Milletimiz; referandum sürecinde, sandık aşamasında ve sonucun açıklanması sonrasında aklıselime dayalı tavırlarıyla demokratik olgunluğunu, sandığa gitme oranıyla demokrasinin asli öznesi ve siyasal iradenin mutlak sahibi olduğunu, vesayeti bitirme noktasındaki kararlılığıyla yeni, büyük ve güçlü Türkiye hedefindeki öncü sorumluluğunu bir kez daha tescillemiştir.
Yaşlısından gencine, kamu görevlisinden işçisine, kadınından erkeğine, ‘Tercih Evet’ diyenden demeyenine fert fert bütün milletimiz; iradesine ket vurulamayacak, özgürlüklerin önüne set çekilemeyecek, vesayetin esamesine, ihanetin zerresine tahammül edilmeyecek bir gelecek ve Türkiye noktasında milli mutabakatını ortaya koymuştur.
Doğrudan millet tarafından onaylanan anayasa değişikliğinin gereği olarak, siyasetin pratikleri ve devlet yönetiminin işleyişi noktasında yeni bir devir başlamıştır. Bu devrin hayat bulmasını, vesayetin yok olmasını engellemek adına referandum sürecine doğrudan müdahil olan ülkelerin, uluslararası platformların tutumları, millet tarafından hem bertaraf edilmiş hem de kaydedilmiştir. 16 Nisan’da milletimiz, içerideki vesayet mahfillerinin yanında dışarıdaki vesayet destekçisi ülkeleri de tekrar tevessül edemeyecekleri şekilde devre dışı bırakmıştır.

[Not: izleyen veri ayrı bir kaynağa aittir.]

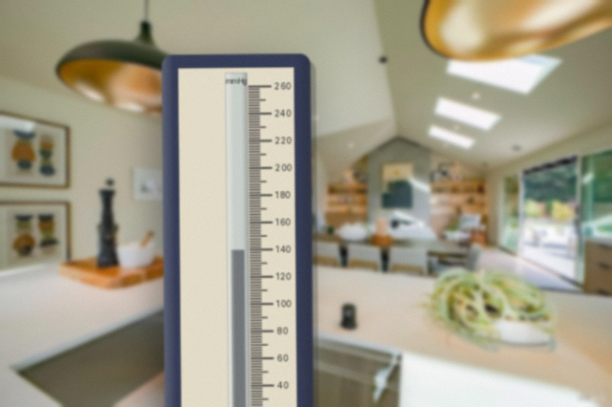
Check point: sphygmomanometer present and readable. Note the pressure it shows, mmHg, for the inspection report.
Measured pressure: 140 mmHg
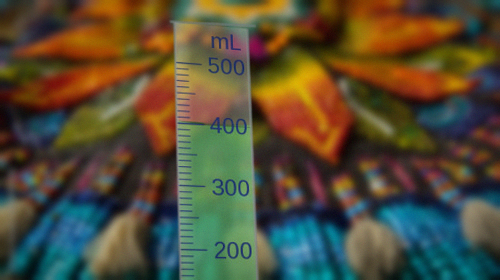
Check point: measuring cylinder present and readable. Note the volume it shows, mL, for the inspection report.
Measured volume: 400 mL
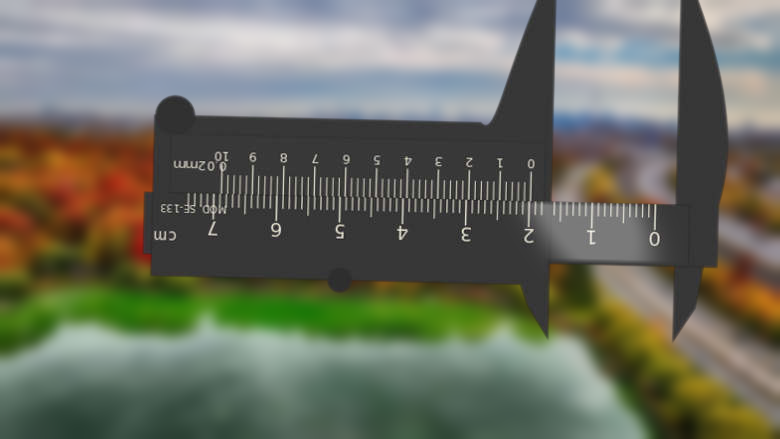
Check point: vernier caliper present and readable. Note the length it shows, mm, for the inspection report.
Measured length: 19.8 mm
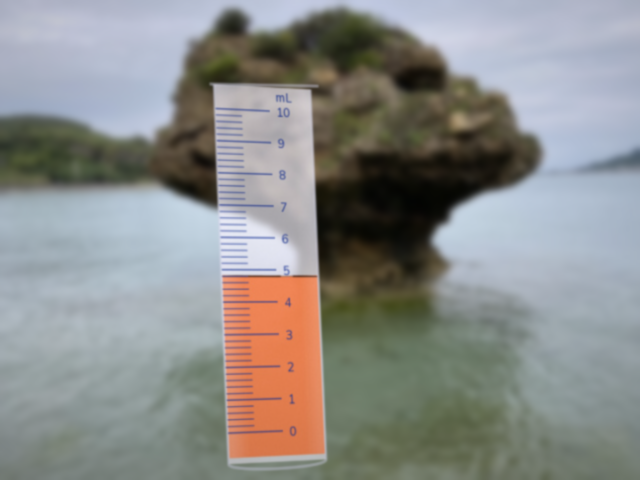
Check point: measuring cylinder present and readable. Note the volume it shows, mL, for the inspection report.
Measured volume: 4.8 mL
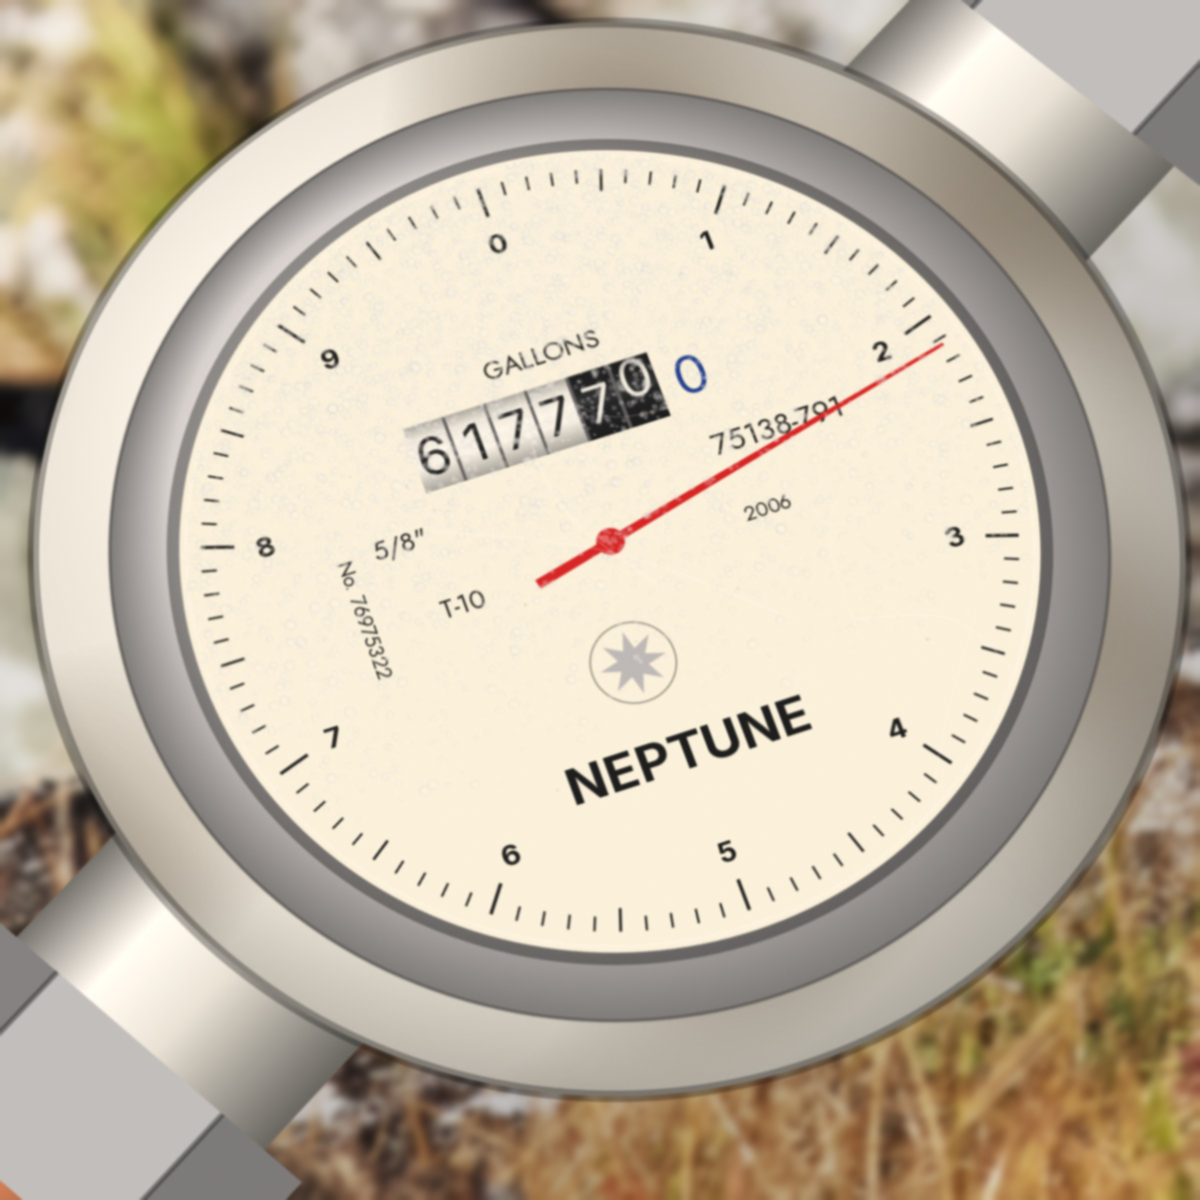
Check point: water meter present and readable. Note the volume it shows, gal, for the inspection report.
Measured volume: 6177702.1 gal
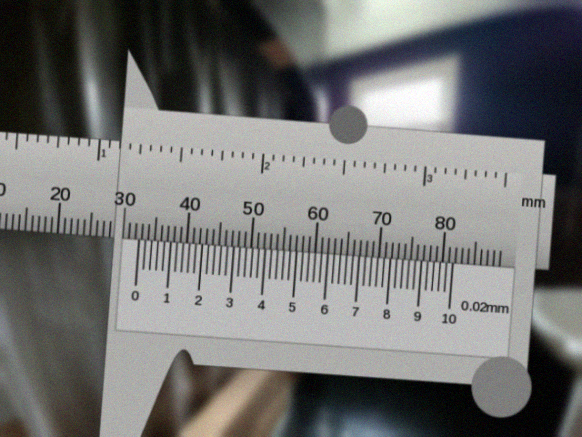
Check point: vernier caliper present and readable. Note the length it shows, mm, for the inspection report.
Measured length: 32.6 mm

Referandumdaki ‘evet’ kararını, milletimizin; terörün, ihanetin, küresel sömürünün öznelerini, tetikçilerini, eylemlerini, söylemlerini, kumpas ve tezgâhlarını sınır dışı etme kararı olarak görüyoruz. Anadolu’nun bütün renkleriyle birlikte ve hür yaşadığı, farklılıkların zenginlik, vatandaşlığın hukuki eşitlik olarak yaşandığı yeni Türkiye, sadece insanlarımız için değil, dünya mazlumları ve mağdurları için de güven ve adalet kapısıdır. Bunun bilincinde olarak, 17 Nisan’dan itibaren üreten Türkiye, büyüyen Türkiye, gelişen Türkiye, çözüm üreten, sorun tüketen Türkiye, demokratik devletin, özgür bireyin, sivil toplumun cari olduğu Türkiye için ter akıtmalı ve kafa yormalıyız. Türkiye’yi hak ettiği yere birlikte, el ele taşımalıyız. Kamplaşmanın, kutuplaşmanın, birbirine sırt dönmenin bize ödettiği faturaları unutmadan, geleceğe dair güvenli adımlarla, istikrarı kuşanmış bir siyasal kurguyla yol almalıyız. Bunu başarırsak, ufku açık millet; yolu açık Türkiye’yi hem kuracak hem koruyacak hem de hak ettiği zirveye taşıyacaktır.
İstiklal Marşımızın ilk sözü, şerre ve batıla karşı mücadelede inanç ve medeniyet değerlerimizin özü olan “Korkma” duruşunun bütün mecralarda tezahürüne zemin oluşturacak olan anayasa değişikliğinin ve Cumhurbaşkanlığı Hükümet Sisteminin, milletimize, ülkemize, bölgemize, insanlığa huzur, refah, barış ve adalet getirmesi; zulmün ve zulmü besleyen dünya düzeninin sona ermesi noktasında sağlayacağı fırsat ve imkânları milletimizle birlikte oluşturma inanç ve kararlılığında Allah daima yar ve yardımcımız olsun.